## WRITTEN TASK
Can you rewrite the lines below, putting "Buy now" in place of "Add to cart" and changing nothing else? Please leave the pictures out of your version.

## RECORD EXTRACTS
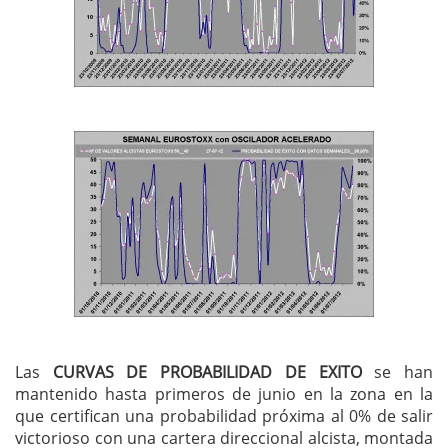
Las
CURVAS DE PROBABILIDAD DE EXITO
se han
mantenido hasta primeros de junio en la zona en la
que certifican una probabilidad próxima al 0% de salir
victorioso con una cartera direccional alcista, montada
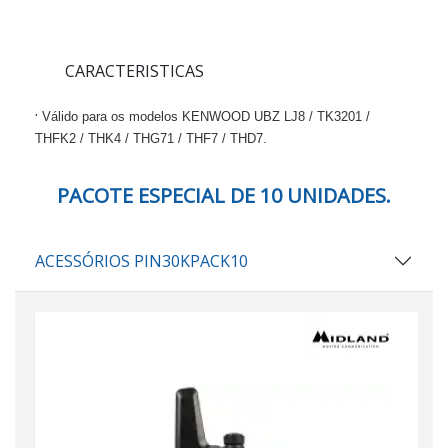
CARACTERISTICAS
·
Válido para os modelos KENWOOD UBZ LJ8 / TK3201 /
THFK2 / THK4 / THG71 / THF7 / THD7.
PACOTE ESPECIAL DE 10 UNIDADES.
ACESSÓRIOS PIN30KPACK10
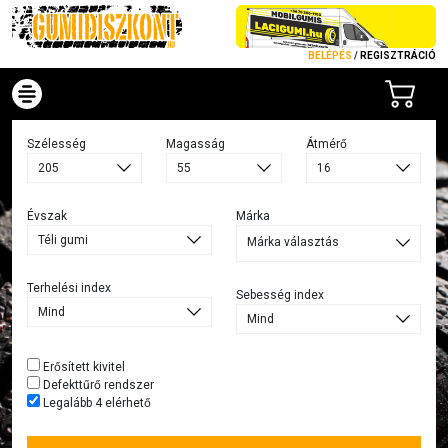
BELÉPÉS
/
REGISZTRÁCIÓ
Szélesség
Magasság
Átmérő
Évszak
Márka
Márka választás
Terhelési index
Sebesség index
Erősített kivitel
Defekttűrő rendszer
Legalább 4 elérhető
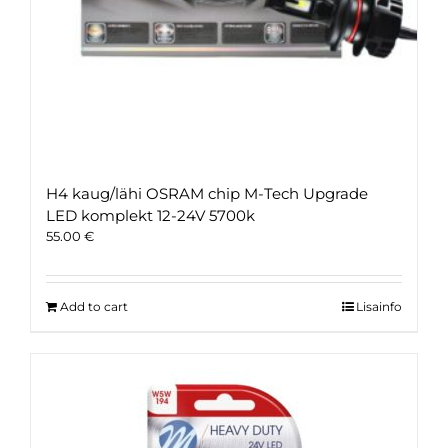
H4 kaug/lähi OSRAM chip M-Tech Upgrade
LED komplekt 12-24V 5700k
55.00
€
Add to cart
Lisainfo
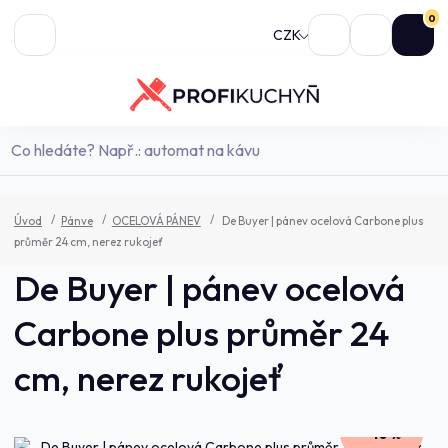
0
CZK
Úvod
Pánve
OCELOVÁ PÁNEV
De Buyer | pánev ocelová Carbone plus
průměr 24 cm, nerez rukojeť
De Buyer | pánev ocelová
Carbone plus průměr 24
cm, nerez rukojeť
1 130,0 Kč
- 10 %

## SOLUTION TO THE PROBLEM
Las
CURVAS DE PROBABILIDAD DE EXITO
se han
mantenido hasta primeros de junio en la zona en la
que certifican una probabilidad próxima al 0% de salir
victorioso con una cartera direccional alcista, montada
CARACTERISTICAS
·
Válido para os modelos KENWOOD UBZ LJ8 / TK3201 /
THFK2 / THK4 / THG71 / THF7 / THD7.
PACOTE ESPECIAL DE 10 UNIDADES.
ACESSÓRIOS PIN30KPACK10
BELÉPÉS
/
REGISZTRÁCIÓ
Szélesség
Magasság
Átmérő
Évszak
Márka
Márka választás
Terhelési index
Sebesség index
Erősített kivitel
Defekttűrő rendszer
Legalább 4 elérhető
H4 kaug/lähi OSRAM chip M-Tech Upgrade
LED komplekt 12-24V 5700k
55.00
€
Buy now
Lisainfo
0
CZK
Úvod
Pánve
OCELOVÁ PÁNEV
De Buyer | pánev ocelová Carbone plus
průměr 24 cm, nerez rukojeť
De Buyer | pánev ocelová
Carbone plus průměr 24
cm, nerez rukojeť
1 130,0 Kč
- 10 %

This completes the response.